Helena despertó al sentir las caricias de la lengua húmeda sobre las tersas y suaves plantas de sus pies descalzos. La joven se incorporó, sentándose sobre la cama, apartó de su bello rostro, su abundante y larga cabellera castaña, despacio flexionó su hermoso cuerpo de ninfa. Las sábanas de seda negra se deslizaron por sus curvas, bajando hasta su cintura, dejando al descubierto un perfecto par de pechos, grandes y redondos, de piel tersa y bronceada. Deslizó su mano a la mesa de noche y cogió una larga fusta de cuero negro, terminada en una lengüeta cuadrada.
-¡Tommy, corre las cortinas! -Ordenó al sumiso hombre, el cual era su mayordomo esclavo.
El hombre se movió presuroso a cumplir la orden, su enorme verga presentaba ahora una erección descomunal. No debía de permitirlo, pensó, pero ya era demasiado tarde, no podía permitirse el sufrir una erección matutina, de hecho tenía prohibidas las erecciones sin el permiso expreso de Helena, pero el olor y la voz de su Ama le sobreexcitaban, en especial el olor de sus pies descalzos, además saberla desnuda, ahí, sobre la cama, claro que no se había atrevido ni a verla de reojo, no osaría a tanto. Descorrió las cortinas de la ventana más cercana y los rayos del sol de verano inundaron la habitación, el paisaje que se ofrecía era de una soberbia majestuosidad, el castillo, emplazado sobre la montaña, en una posición estratégica, ofrecía una vista completa, que abarcaba ladera abajo, densos bosques de coníferas, luego la gran ciudad moderna, con sus edificios, el puerto y por fin el mar. Era una visión digna de ser inmortalizada por un artista.
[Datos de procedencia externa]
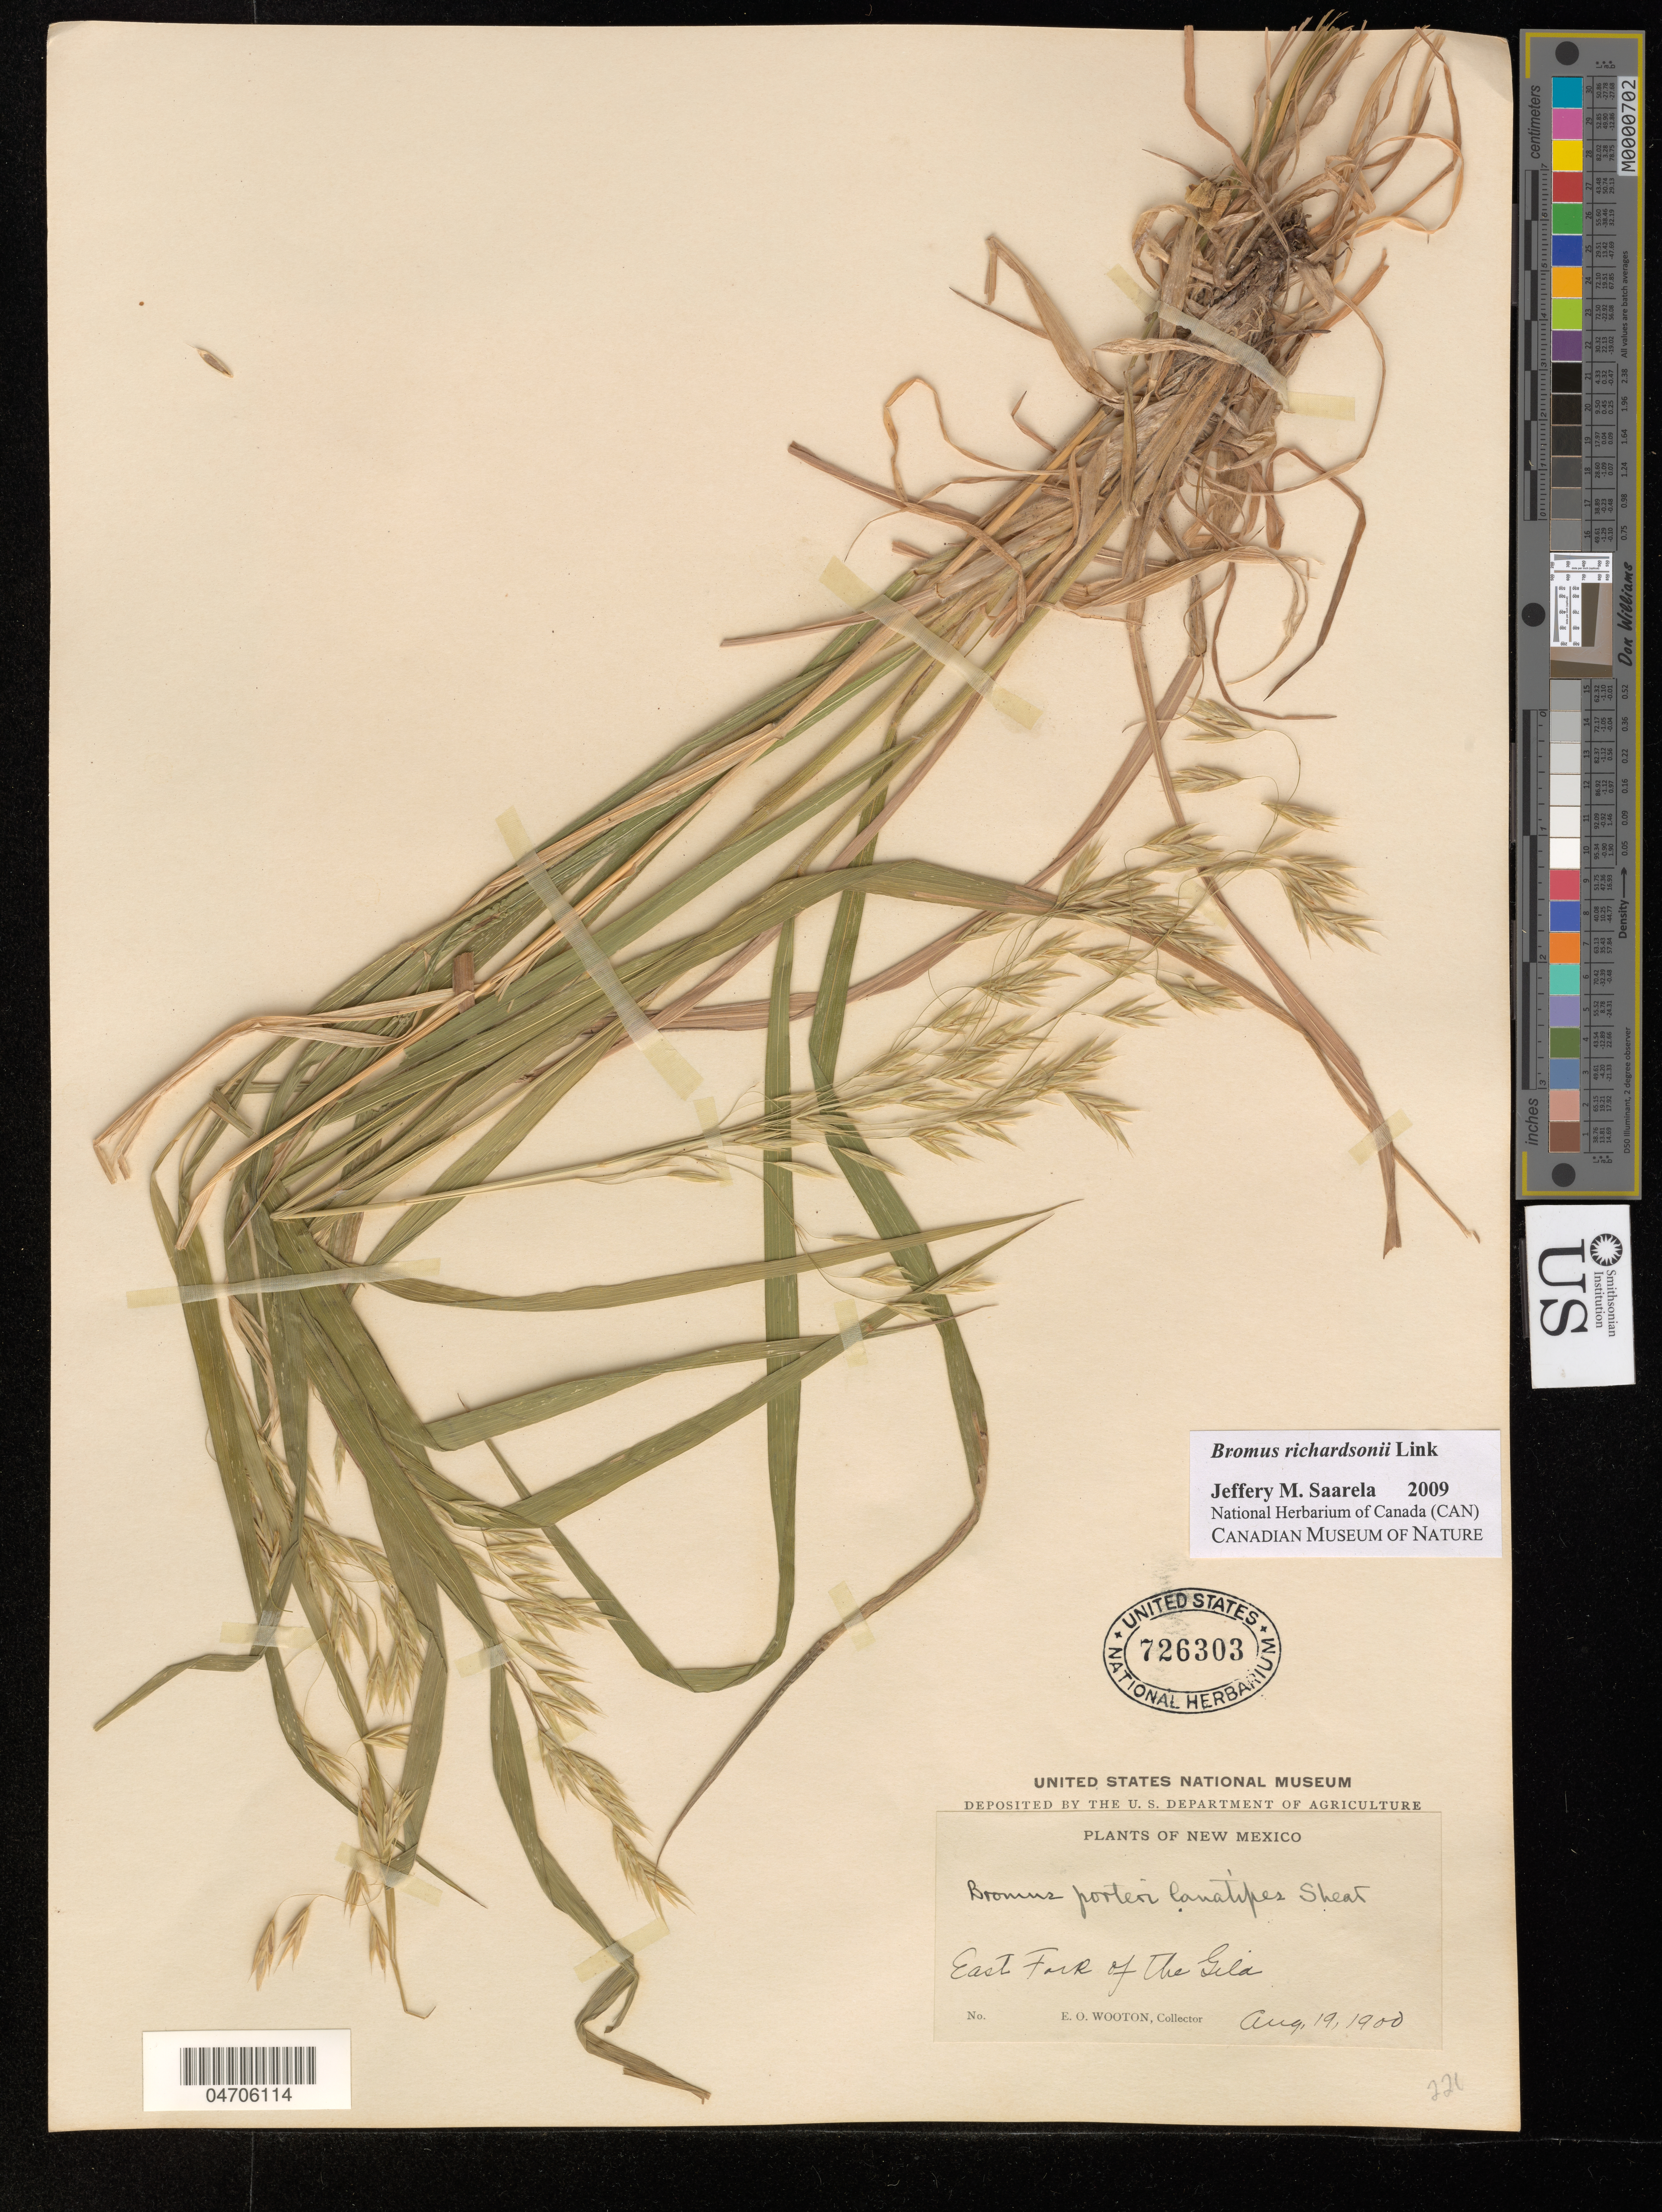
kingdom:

-¡Acércate, Tom! -Ordenó la joven autoritaria.
El hombre se dirigió a la cama, y se plantó frente a su Ama. Se paró con las piernas abiertas, la cabeza baja, y las manos tras la espalda, ofreciéndole sus genitales, sin poder ocultar su tremenda erección. Helena blandió la fusta y estirando su brazo dio unos toquecitos suaves con la lengüeta sobre los testículos del hombre, los cuales le colgaban libres entre las piernas. luego cogió impulso, y con un rápido golpe de muñeca le dejó ir un duro latigazo a los huevos. El hombre se encorvó, gimiendo de dolor, su rostro estaba desencajado por el sufrimiento.
-¡Ponte erguido! ¡Sabes que debo castigarte! ¡Tienes prohibido tener erecciones sin mi permiso!
La fusta silbó cortando el aire, mientras un par de duros latigazos dieron de lleno en los huevos, espaciados uno del otro por escasos milisegundos. El hombre se dobló hacia adelante, luego cayó sobre sus rodillas gimiendo.
-¡De pie, tu castigo aún no ha terminado!
Él se incorporó, alzó el mentón, apretó los dientes, y respirando profundo ofreció de nuevo a su Ama los genitales para ser castigados, ella le azotó los testículos con fuerza, hasta estar satisfecha, luego dejó la fusta sobre la cama y tomó asiento al borde, junto a la mesa de noche, donde se hallaba la bandeja con el desayuno, todo frutas tropicales, alimentos orgánicos y leche de avellanas, tomó el desayuno mientras su mayordomo esclavo se mantenía en el suelo pecho a tierra, lamiéndole los pies en silencio, sobre la piel de su escroto comenzaban a marcarse algunas líneas rojizas y gruesas de piel inflamada, señales de los azotes pasados, al menos en esa posición podía disimular su enorme y dura erección.